The Hackers Guide for <tt>console-setup</tt> Anton Zinovievanton@lml.bas.bg © 2005 Anton Zinoviev

This manual is free software; you may redistribute it and/or modify it under the terms of the GNU General Public License as published by the Free Software Foundation; either version 2, or (at your option) any later version.

This is distributed in the hope that it will be useful, but without any warranty; without even the implied warranty of merchantability or fitness for a particular purpose. See the GNU General Public License for more details.

A copy of the GNU General Public License is available as /usr/share/common-licenses/GPL in the Debian GNU/Linux distribution or on the World Wide Web at the . You can also obtain it by writing to the Free Software Foundation, Inc., 51 Franklin St, Fifth Floor, Boston, MA 02110-1301, USA. Basic Structure

The main directory of the package contains a very simple Makefile — its main purpose is to invoke the sub-Makefiles in the directories Fonts and Keyboard. Fonts

Only 256 (or 512) glyphs can be used in the console fonts. Because of that it is impossible to use one universal font suitable for all languages. So we have to support different font collections for the different languages.

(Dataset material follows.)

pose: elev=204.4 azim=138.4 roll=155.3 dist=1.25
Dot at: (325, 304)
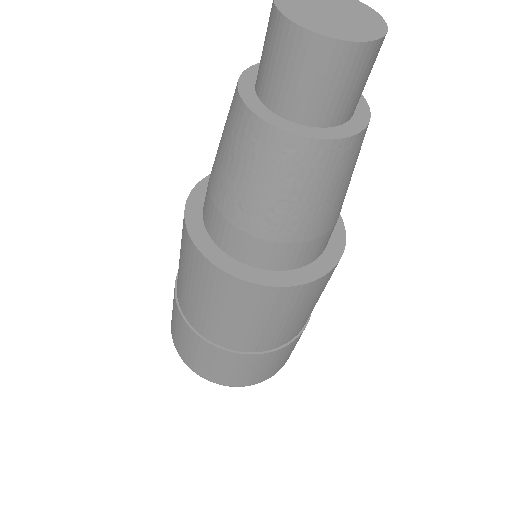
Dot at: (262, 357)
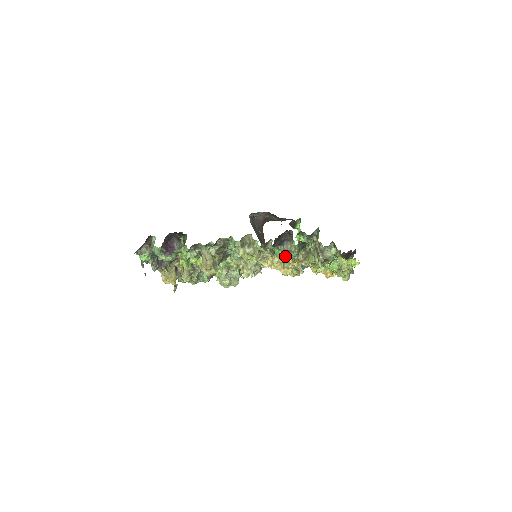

Maintaining many different font collections has some obious disadvantages. First, the look of the console will depend on the character set. Second, it is difficult to follow the quality and the purpose of so many different fonts. The solution is to maintain common fonts in BDF format for all languages and translate them to many fonts in PSF format for the different character sets.

The new console fonts are named after the scheme CHARSET-FONTFACE.psf, CHARSET may be for example Arabic, CyrAsia or Lat38 (see ) and FONTFACE can be for example Fixed16. The number in FONTFACE represents the number of scan lines in the font. Keyboard

The traditional approach for the keyboard support of Linux is not flexible enough. All keyboard tables are fixed so even small customizations of the keyboard layouts require completely new keyboard definition. As a result for many of the keyboard layouts there are many variants that differ only a bit.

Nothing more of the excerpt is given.